EXCERPT TO READ:
+++

Simon Lalong CON (born 5 May 1963 in Shendam, Plateau State) is a Nigerian lawyer and politician, who is the incumbent Governor of Plateau State, Nigeria.

Education

After his elementary and secondary schools education in Shendam Local Government Area, he proceeded to the School of Preliminary Studies (S.P.S) Keffi, passing out in 1986. He then continued to Ahmadu Bello University, Zaria, graduating in 1990 with a bachelor's degree in Law. This was immediately followed by the Law School in Lagos, where he was also called to the Bar. He later obtained a master's degree in Law from the University of Jos, in 1996.

Professional career

Lalong's professional career as an attorney lasted between 1992, the year following his graduation from law school, and 1998, the dawn of Nigeria's new democracy. During this period he worked with a few law firms, one of which he co-owned. Between 1992 and 1994, he was the Deputy Scribe of the Nigerian Bar Association in Plateau State. After a political stint that lasted seven years he again returned to legal practice as the Principal Partner of Simon B Lalong and Co, until 2015.

Political life

In 1998 Lalong temporarily discarded legal practice to pursue a political career. Representing the People's Democratic Party (PDP), he successfully contested his native Shendam Constituency and entered the Plateau State House of Assembly. In October 2000, he became the speaker of the assembly, occupying that position until 2006, following a political upheaval within the House. The seven years which he served as the speaker made him the longest serving speaker of the House in the history of Plateau State. During that period he was two times (2001–2002) elected as the Chairman of the Conference of Speakers of the 36 states of Nigeria.

+++

EXTRACTED MATERIAL:
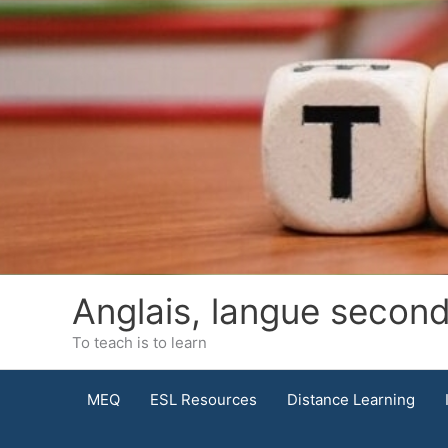
Skip
to
content
Anglais, langue secon
To teach is to learn
MEQ
ESL Resources
Distance Learning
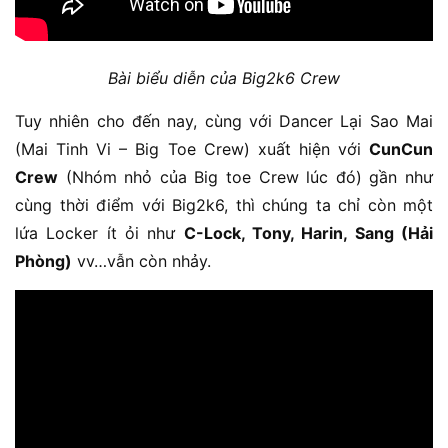
Bài biểu diễn của Big2k6 Crew
Tuy nhiên cho đến nay, cùng với Dancer Lại Sao Mai
(Mai Tinh Vi – Big Toe Crew) xuất hiện với
CunCun
Crew
(Nhóm nhỏ của Big toe Crew lúc đó) gần như
cùng thời điểm với Big2k6, thì chúng ta chỉ còn một
lứa Locker ít ỏi như
C-Lock, Tony, Harin, Sang (Hải
Phòng)
vv…vẫn còn nhảy.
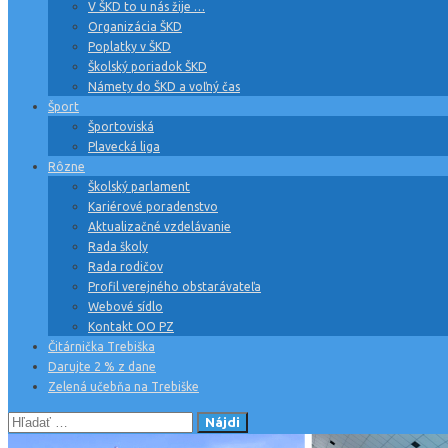
V ŠKD to u nás žije …
Organizácia ŠKD
Poplatky v ŠKD
Školský poriadok ŠKD
Námety do ŠKD a voľný čas
Šport
Športoviská
Plavecká liga
Rôzne
Školský parlament
Kariérové poradenstvo
Aktualizačné vzdelávanie
Rada školy
Rada rodičov
Profil verejného obstarávateľa
Webové sídlo
Kontakt OO PZ
Čitárnička Trebiška
Darujte 2 % z dane
Zelená učebňa na Trebiške
Hľadať:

+++

LIST OF TASKS:
A – According to the Simon Lalong biography, which university awarded him a master's degree in Law, and in what year?
B – Transcribe the passage of the Simon Lalong biography between "In 1998 Lalong" and "states of Nigeria.", inclusive.

ANSWERS GIVEN:
A – The University of Jos, in 1996.

B –
In 1998 Lalong temporarily discarded legal practice to pursue a political career. Representing the People's Democratic Party (PDP), he successfully contested his native Shendam Constituency and entered the Plateau State House of Assembly. In October 2000, he became the speaker of the assembly, occupying that position until 2006, following a political upheaval within the House. The seven years which he served as the speaker made him the longest serving speaker of the House in the history of Plateau State. During that period he was two times (2001–2002) elected as the Chairman of the Conference of Speakers of the 36 states of Nigeria.